The following is based on: Tomma G. 2024. Giant Australian lizards may help protect sheep from deadly fly-borne diseases. Science July 11.
Some blowflies have an unnerving reproduction method, akin to extraterrestrial parasites from a sci-fi horror film: they deposit their eggs on the bodies of animals, sometimes in open wounds, sometimes on their fur or wool. Infections may result from the young maggots feeding on the host’s skin after the eggs hatch. Sheep are particularly vulnerable to “flystrike,” a potentially lethal illness. The issue causes the Australian sheep market hundreds of millions of dollars’ worth of damage annually.
A study suggests that another Australian animal could potentially provide relief: Researchers report in Ecology and Evolution that large lizards known as heath goannas might lower blowfly populations—and possibly help avoid flystrike on surrounding farms—by scavenging carcasses in the wild that can house the maggots of blowflies. Crucially, the scientists observe that they perform better in this capacity than non-native species, such as cats and foxes.
“The functional roles that large reptiles play in ecosystems is still fairly poorly documented … so this study represents a great contribution,” says Georgia Ward-Fear, a conservation ecologist at Macquarie University who wasn’t involved with the work. “It shows that large reptiles are really important to ecosystem processes.”
The study’s lead author, Tom Jameson, a conservation biologist at the University of Cambridge, and associates started observing behavior around rat carcasses in South Australia to investigate the advantages of the health goannas (Varanus rosenberg) scavenging. “Basically, what this involved was driving around in Australia’s remote areas in pickup trucks carrying a large freezer box filled with dead rats,” Jameson explains.
To provide carcasses for use by various animal species, they erected four distinct feeding stations at each location. They scattered hundreds of these dead rats across the parched terrain, shrouded in low vegetation. In one form of station, the dead animal was left lying around for any scavenger to find. At another station, they fastened the carcass to a cable inside a wire-mesh tunnel, making it accessible only to lizards and snakes. Another station positioned the carcass on a two-meter-tall platform, making it accessible only to birds. Lastly, a different station confined small invertebrates, such as insects, to a cage made of wire mesh on the ground and contained carcasses.
Then, for five days, the researchers set up camera traps in front of each of the 180 feeding stations to observe which scavengers were more active, which arrived first, and which were more effective at removing carcasses. “We’d put these rats out in the Sun, often in 35° heat,” Jameson says. “And you can imagine coming back to that smell after 5 days was not good at all.”
After watching the video, the researchers observed various scavengers, including foxes, cats, goannas, and birds, visiting the carcasses. With 93 scavenging visits, native ravens were the most frequent visitors to the dead rats. Goannas engaged in the most flesh feasts among non-avian species—seven total. Goannas defeated invasive species such as cats and foxes, which have displaced local lizards in many areas, in this scavenging context. They also found these remains a little faster on average than scavengers that are mammals. (Although, once more, birds were usually the first to arrive.)
The number of blowfly maggots that lived in a rat’s carcass fell off every time it was scavenged, indicating that scavenging may disrupt the life cycle of these bothersome insects. “We find that any carcass fed on by heath goannas has close to zero maggots in it,” Jameson notes.
Scavenging activity was generally higher in locations where nonnative scavengers are nearly nonexistent, according to the researchers’ findings. In terms of how native species assist the ecosystem, Jameson says it was “a nice surprise to show… the value of native species over these invasive species.”
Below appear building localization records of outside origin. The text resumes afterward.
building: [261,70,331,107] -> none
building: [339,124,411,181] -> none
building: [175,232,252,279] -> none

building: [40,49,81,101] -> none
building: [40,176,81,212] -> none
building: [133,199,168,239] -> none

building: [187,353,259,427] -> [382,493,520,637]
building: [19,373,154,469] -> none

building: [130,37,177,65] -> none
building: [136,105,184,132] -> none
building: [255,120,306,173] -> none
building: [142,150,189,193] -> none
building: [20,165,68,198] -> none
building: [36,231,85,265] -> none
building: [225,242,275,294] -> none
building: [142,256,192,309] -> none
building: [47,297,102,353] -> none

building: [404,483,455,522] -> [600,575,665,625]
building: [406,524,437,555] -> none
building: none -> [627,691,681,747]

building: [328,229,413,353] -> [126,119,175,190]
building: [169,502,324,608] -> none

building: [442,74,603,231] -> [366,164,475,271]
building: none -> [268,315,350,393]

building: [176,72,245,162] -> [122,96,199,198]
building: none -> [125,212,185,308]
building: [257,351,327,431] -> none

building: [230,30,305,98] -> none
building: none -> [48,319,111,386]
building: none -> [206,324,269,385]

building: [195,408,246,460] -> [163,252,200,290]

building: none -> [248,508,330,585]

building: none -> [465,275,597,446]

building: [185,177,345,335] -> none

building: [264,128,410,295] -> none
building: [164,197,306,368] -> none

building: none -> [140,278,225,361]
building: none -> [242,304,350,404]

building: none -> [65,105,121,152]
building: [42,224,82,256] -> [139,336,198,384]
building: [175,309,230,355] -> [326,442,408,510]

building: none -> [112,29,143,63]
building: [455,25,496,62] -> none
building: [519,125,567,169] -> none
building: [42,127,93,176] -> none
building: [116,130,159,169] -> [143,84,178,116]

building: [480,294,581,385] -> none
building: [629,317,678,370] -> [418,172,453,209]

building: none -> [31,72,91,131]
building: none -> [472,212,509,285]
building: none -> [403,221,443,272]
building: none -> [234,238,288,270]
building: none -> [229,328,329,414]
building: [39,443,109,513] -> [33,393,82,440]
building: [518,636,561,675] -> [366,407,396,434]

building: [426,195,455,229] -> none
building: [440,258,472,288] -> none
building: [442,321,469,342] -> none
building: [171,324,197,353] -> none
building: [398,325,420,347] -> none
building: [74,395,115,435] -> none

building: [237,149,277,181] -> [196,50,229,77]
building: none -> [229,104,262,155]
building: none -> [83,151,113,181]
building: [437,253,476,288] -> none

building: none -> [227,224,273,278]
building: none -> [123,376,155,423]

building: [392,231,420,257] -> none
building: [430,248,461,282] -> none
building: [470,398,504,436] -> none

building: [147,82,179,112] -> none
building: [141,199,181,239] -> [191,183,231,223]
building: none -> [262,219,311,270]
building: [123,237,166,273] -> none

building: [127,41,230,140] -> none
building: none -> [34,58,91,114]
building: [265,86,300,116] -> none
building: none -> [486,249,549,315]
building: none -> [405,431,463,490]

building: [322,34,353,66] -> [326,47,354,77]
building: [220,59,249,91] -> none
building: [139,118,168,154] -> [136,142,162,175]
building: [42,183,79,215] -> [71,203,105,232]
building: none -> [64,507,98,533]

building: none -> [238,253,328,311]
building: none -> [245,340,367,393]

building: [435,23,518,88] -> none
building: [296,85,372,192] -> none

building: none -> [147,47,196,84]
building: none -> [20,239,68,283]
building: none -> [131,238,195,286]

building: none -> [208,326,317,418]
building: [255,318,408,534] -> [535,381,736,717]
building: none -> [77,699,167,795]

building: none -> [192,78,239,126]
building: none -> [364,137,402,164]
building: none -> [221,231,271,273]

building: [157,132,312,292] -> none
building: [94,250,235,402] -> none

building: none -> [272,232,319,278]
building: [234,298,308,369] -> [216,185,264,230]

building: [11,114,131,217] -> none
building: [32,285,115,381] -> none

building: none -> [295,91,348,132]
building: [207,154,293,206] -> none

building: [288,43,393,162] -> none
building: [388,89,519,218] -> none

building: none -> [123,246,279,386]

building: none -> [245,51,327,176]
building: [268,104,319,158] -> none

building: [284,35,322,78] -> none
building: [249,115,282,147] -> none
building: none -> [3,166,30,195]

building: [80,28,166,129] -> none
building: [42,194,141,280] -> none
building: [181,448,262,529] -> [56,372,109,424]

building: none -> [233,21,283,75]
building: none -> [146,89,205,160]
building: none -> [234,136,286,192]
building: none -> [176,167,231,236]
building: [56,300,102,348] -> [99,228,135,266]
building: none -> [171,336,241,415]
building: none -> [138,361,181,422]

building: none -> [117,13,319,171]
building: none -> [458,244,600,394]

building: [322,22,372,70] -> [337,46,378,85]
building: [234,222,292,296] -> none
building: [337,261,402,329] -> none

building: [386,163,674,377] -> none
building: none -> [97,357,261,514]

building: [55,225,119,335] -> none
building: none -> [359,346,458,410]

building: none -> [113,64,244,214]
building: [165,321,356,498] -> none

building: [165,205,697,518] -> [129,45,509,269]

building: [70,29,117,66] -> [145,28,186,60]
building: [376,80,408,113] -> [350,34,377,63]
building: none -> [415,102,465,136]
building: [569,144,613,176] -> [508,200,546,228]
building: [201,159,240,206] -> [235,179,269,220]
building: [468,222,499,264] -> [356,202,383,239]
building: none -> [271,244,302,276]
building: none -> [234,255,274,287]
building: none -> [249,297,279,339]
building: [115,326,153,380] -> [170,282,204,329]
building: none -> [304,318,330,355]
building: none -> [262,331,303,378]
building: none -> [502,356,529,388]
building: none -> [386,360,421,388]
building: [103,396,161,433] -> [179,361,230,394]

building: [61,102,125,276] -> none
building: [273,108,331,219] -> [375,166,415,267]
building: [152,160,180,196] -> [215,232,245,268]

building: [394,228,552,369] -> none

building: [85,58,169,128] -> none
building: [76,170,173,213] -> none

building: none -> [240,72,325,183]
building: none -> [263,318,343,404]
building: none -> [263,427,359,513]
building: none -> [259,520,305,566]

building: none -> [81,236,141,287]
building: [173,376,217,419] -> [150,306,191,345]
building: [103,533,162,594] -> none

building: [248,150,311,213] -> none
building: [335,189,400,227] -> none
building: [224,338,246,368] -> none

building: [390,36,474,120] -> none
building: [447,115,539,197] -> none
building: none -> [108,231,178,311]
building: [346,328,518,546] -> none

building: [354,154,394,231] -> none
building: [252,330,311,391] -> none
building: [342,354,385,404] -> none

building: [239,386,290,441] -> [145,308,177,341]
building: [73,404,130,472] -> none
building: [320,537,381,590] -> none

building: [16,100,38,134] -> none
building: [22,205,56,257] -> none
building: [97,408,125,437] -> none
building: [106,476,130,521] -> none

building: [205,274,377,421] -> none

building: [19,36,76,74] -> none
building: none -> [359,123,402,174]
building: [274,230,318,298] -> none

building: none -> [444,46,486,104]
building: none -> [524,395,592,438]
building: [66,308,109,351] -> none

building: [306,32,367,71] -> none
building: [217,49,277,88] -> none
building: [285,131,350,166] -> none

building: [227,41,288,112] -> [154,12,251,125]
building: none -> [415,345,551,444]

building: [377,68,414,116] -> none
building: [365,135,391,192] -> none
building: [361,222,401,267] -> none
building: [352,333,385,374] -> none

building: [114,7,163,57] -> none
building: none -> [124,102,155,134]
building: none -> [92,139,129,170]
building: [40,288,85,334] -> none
Native scavengers would have more room if non-native animals, such as foxes and cats, were eliminated from the habitat, according to Eric Nordberg, a University of New England researcher who was not involved in the study. “A great goal to have is to rid the country of the invasive, introduced predators so that we can get back to our native species that can fill that same role.”
According to the researchers’ findings, reintroducing healthy goannas to areas where they have become extinct may help reduce blowfly numbers in the region. “Hopefully this is going to start a bit of a conversation about the role of reptiles as scavengers” in keeping ecosystems healthy, Jameson says.
It is unclear, though, if the intervention will lessen the prevalence of blowfly parasitism in sheep, according to Ward-Fear.
She adds that the next step would be for scientists to examine the scavenging behavior around “real carrion,” like kangaroos, and see if the huge reptiles inhabit the exact locations as those naturally occurring carcasses.